You have to realize that the fault lies with you and then you have to act on
that realization. Seems he realized things were going sour, but his solution
was to jump in with the daily deals sites, instead of fixing the real problem
with his business.

You can use Groupon in one of two ways.

You can sell off excess inventory. In the case of a restaurant, this may mean
running a "breakfast only" deal if most of your clientele comes in for lunch
and dinner. Or you can run a "dinner only" if most of your customers are a
breakfast and lunch crowd. There are other creative ways and I have truly seen
"Groupon done well" in this way. You focus the Groupon customers to fill gaps.

The second way you can use Groupon is to temporarily keep your failing
business afloat. If this is all you do, your business will fail. It'll just
take longer. Groupon is like a credit card. They'll give you cash fast and you
better use that cash to fix whatever is wrong with your business. If you
simply sit on your ass and do daily deals, you're just delaying the
inevitable.
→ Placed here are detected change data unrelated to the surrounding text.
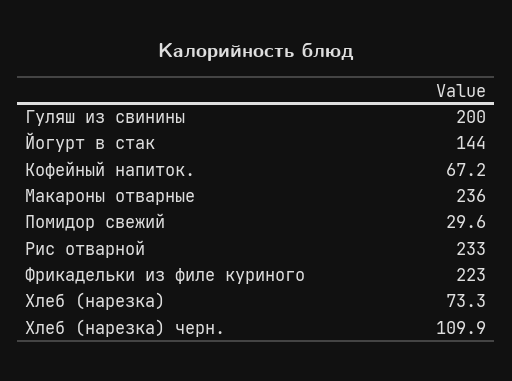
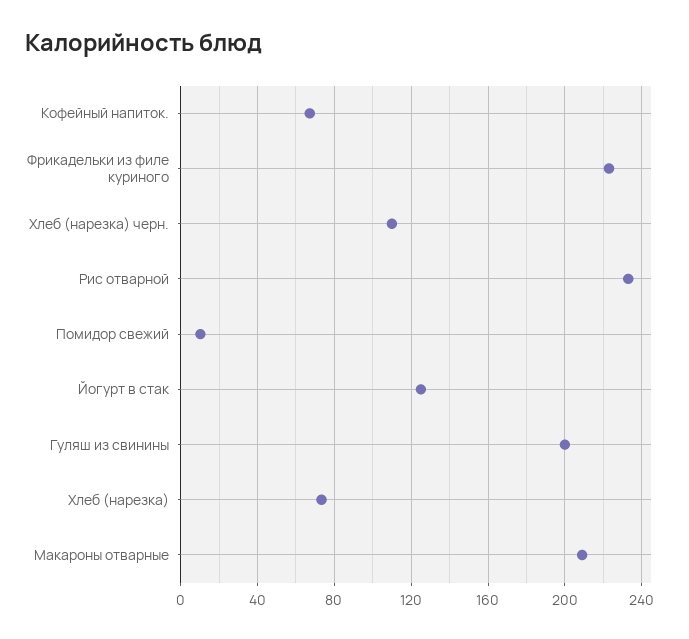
  {
    "Гуляш из свинины": 200,
-   "Йогурт в стак": 144,
+   "Йогурт в стак": 125,
    "Кофейный напиток.": 67.2,
-   "Макароны отварные": 236,
+   "Макароны отварные": 210,
-   "Помидор свежий": 29.6,
+   "Помидор свежий": 10,
    "Рис отварной": 233,
    "Фрикадельки из филе куриного": 223,
    "Хлеб (нарезка)": 73.3,
    "Хлеб (нарезка) черн.": 109.9
  }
Don't blame Groupon, blame yourself for not fixing your business.

------
corkill
If your business isn't going well and you discount your prices and sell on
mass, what exactly is meant to happen..

Would be good if the deal sites did some kind of business model check/chance
of profiting check. But realistically it's not up to them and they can't
understand a business owners business better than the actual owner.

The business owner is having one last give stuff away for free day...

------
abalashov
I was just in Sheridan Park, and this makes me very sad.